== Instructions ==
A) In the forum thread below about the Bachmann 1:20.3 long caboose, until when has the caboose been delayed?
B) List the usernames of everyone who posted in the forum thread below about the Bachmann 1:20.3 long caboose.

== Selected excerpt ==
┏━━

# New Bachmann 1:20.3 Long Caboose ????



## Dave F (Jan 2, 2008)

Has anyone seen any photos of Bachmann's new Long Caboose in 1:20.3? I assume these are being produced to compliment the K-27's. I have yet to see one, no images on any of the retailers sites or Bachmann's own site.. 

Anyone know what's up?


----------



## jimtyp (Jan 2, 2008)

The only one I've seen is from the 120.me site (forum sponsor):


----------



## chuckger (Jan 2, 2008)

Hi Dave,
Check over on the b-man site, it's been delayed till Feb.- March. Something about being able to get the roof off so you can detail the inside, according to the Bachman

chuckger


----------



## Steve Stockham (Jan 2, 2008)

Yeah...._right!! _They've had all this time to get the details correct and now they want us to believe that the project has been delayed due to Bachmann deciding to change the design so we can remove the roof easier?!! Okay, whatever.......


----------



## Snoq Pass (Jan 2, 2008)

Sadly, I have to agree with Steve on this one.


----------



## steam5 (Jun 22, 2008)

I look forward to seeing the model!


----------



## Dougald (Jan 2, 2008)

Steve may well be right ... but frankly, I don't care. The model will be late is the botom line and whether the excuse offered is true or falso or believable matters little to me. I do not preorder (from B'mann) and when I finally see the model I will decide.

┗━━

(Stored data entries)

┏━━

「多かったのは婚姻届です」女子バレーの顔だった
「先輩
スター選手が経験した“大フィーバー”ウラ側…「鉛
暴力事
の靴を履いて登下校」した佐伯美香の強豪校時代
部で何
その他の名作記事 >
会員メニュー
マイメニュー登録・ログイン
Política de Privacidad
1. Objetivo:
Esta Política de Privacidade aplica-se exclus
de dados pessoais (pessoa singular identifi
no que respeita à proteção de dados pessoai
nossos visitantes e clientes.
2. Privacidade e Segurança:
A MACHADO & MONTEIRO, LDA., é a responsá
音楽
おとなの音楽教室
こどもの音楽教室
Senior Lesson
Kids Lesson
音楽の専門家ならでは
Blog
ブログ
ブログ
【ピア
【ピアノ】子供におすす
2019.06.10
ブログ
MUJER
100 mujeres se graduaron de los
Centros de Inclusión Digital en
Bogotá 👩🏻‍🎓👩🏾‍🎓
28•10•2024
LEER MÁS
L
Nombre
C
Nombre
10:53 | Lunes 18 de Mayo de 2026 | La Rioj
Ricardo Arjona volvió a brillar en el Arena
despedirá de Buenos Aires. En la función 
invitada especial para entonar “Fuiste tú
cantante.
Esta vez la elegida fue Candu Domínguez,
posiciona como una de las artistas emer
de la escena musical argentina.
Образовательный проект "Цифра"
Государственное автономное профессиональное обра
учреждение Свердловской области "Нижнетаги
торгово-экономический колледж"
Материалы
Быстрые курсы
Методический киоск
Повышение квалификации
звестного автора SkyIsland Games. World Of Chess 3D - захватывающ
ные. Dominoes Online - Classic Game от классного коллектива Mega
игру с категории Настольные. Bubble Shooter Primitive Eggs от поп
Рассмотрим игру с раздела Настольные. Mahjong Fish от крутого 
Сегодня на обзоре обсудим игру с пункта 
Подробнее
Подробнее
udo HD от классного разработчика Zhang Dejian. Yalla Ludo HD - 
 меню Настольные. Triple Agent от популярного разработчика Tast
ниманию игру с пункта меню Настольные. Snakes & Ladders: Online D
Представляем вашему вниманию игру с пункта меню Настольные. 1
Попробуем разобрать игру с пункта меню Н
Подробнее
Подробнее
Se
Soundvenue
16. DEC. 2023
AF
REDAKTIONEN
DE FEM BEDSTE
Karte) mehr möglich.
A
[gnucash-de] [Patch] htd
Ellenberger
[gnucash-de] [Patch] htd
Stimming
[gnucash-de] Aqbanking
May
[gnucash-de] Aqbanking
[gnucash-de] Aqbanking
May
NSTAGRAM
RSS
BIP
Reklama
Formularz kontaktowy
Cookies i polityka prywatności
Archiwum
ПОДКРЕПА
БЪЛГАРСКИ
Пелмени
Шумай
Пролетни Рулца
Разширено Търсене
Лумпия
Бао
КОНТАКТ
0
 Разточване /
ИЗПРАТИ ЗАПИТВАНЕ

┗━━

== Task-by-task outputs ==
A) Until February–March.

B) Dave F, jimtyp, chuckger, Steve Stockham, Snoq Pass, steam5, Dougald